I think a lot of people probably knew this would happen. As for the reasons…
So, the past month I have been working on this translation project, that I myself started.
I guess I just really wanted to give something back to this extremely awesome community that I have grown to love over the time I have spent here.
The past few weeks I have had a lot of things on my mind surrounding the project and my own translation. It has gotten quite bad, to the point where I would be unable to sleep at night. I would just lie there, thinking to myself like an idiot.

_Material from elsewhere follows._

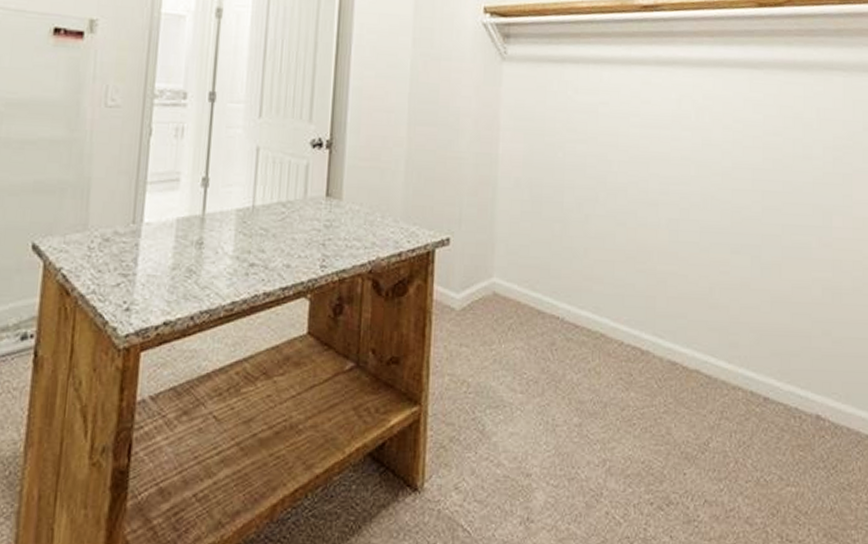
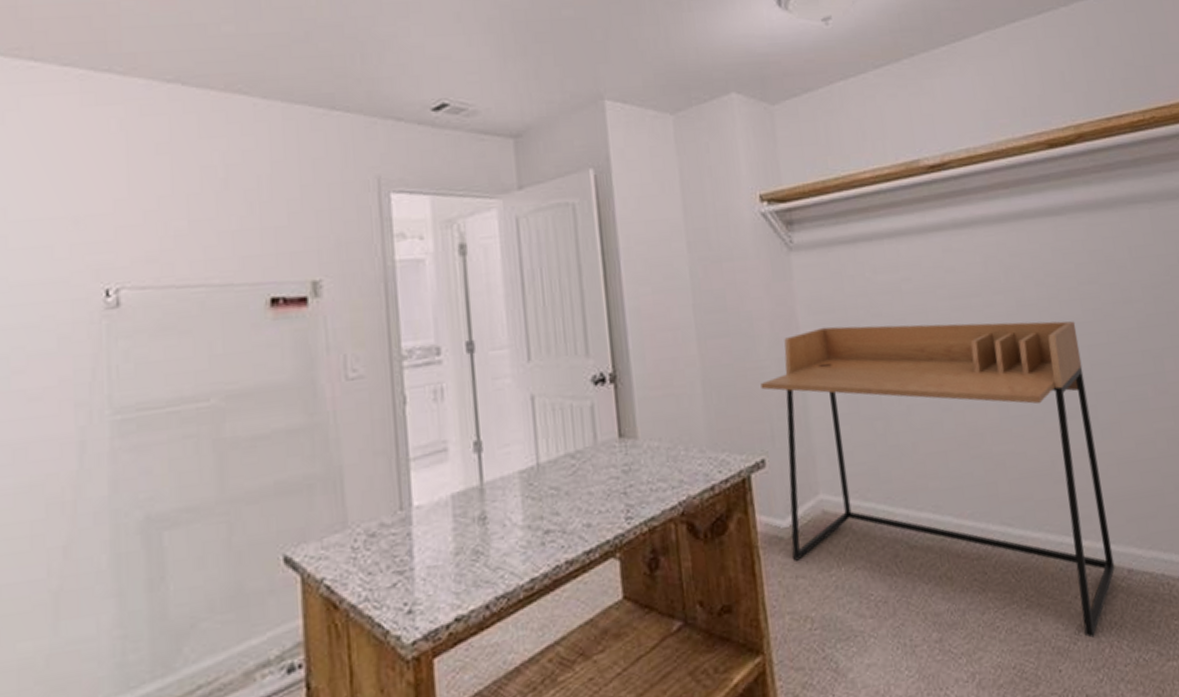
desk: none [457,132,755,451] -> present [760,321,1115,638]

There has been a lot of reasons for this. First of all, I am currently the most busy I have ever been in school. I have exams, midterms and all sorts of crap going on. In addition, I had a significant amount absence previously this year, which I am still trying to recover from.
On top of school being way too much, I've started to question whether or not I can actually do this. A lot of small factors have started to add up, and it finally dawned on me that I have simply put way too much work on my shoulders during a really, really busy time of my life.
My TLC gave me a little bit of a "scolding" yesterday, saying that I have a decent chuck of grammatical errors that just should not be there. This probably come from a number of factors, but I think my stress IRL has probably rubbed off a bit into my work.
Also, going back to the start of the project, I remember Arcadeotic and Kiriririri telling me not to start the project. It was basically a friendly way of saying I probably wasn't ready for it. I knew that they were right, but still went through with it.
And I kind of came to a conclusion when Decay once again explained why my project wasn't being added to the VNTS. This was such a tiny, tiny little detail that made me realize I just was not ready for this project. I quite simply don't have the time to invest into such a time consuming thing right now.
Like, I guess everyone already knew I wasn't ready for a full on translation project from the beginning, but I still wanted to start one.
I have been learning Japanese for quite some time now, and I have spent a lot of time here on fuwanovel, watching people make translation projects, reviews, blogs, whatever. People do stuff to make give back to the community, and I want to do something as well.
Translating is what I am going to do once I finish university. It's my dream job, believe it or not. I mean, whether it will be translating games or books or if I end up being an interpreter in a company somewhere, I don't know. All I know is that translating is what I seriously want to do, one way or another. It's been something I have wanted to try out for so long, and this experience, though short, has just helped strengthen that wish.
I mean, this past month has been unbelievably fun for me. I have learned so much about making a team, how the translation scene works, and I have also had the chance to actually translate something for real, to see a little what that is like. And it was so much fun!
But ... Yeah, I just ... Am not ready to truly start a project I guess.
I still have a while to go before I can truly start translating a full visual novel. I mean, my translation isn't wrong. And it isn't super bad. It's not that. It's just that, when I have to spend several minutes concentrating on every line, to make sure I don't miss small key parts of the sentence in order to make it a proper translation, it's obvious that I am not quite ready for a real project yet.
I would like to just apologize to the whole community. I truly had nothing but good intentions when starting this, and so many of you encouraged me along the way. A bunch of people showed an interest in helping out, (like, I really got a lot of applications... I never would have thought someone would actually be interested in working on this project with a scrub like me )
Guys, really, I'm so grateful for all the support and all the help, and I am so, so sorry for letting everyone down. Hopefully no one really had any massive hopes for this one. Hopefully people will just be like, "oh yeah, that new kid wanted to translate something and failed. Hah, saw that coming."
Anyways, I truly want to get into the fan translation scene again as soon as possible, and hope that this hasn't completely shattered my reputation forever. I just have to take a step back, re-think some stuff, finish all my exams and take a breather. Then, I'll come back and start translating yuri VNs again. (Because let's face it, yuri is love, yuri is life )
On that note, if anyone want to jump on the team as a translator, or to take over, feel free to PM me. At the moment we have closed down the project, however we can re-open it again easily enough, so if you are intersted, then don't hesitate to ask.
There is a chance I'll come back to this again myself later, maybe in a few months, but at least right now, it just isn't the right time for this.
Thank you for understanding, and let me just say one last time, I am sorry it came to this.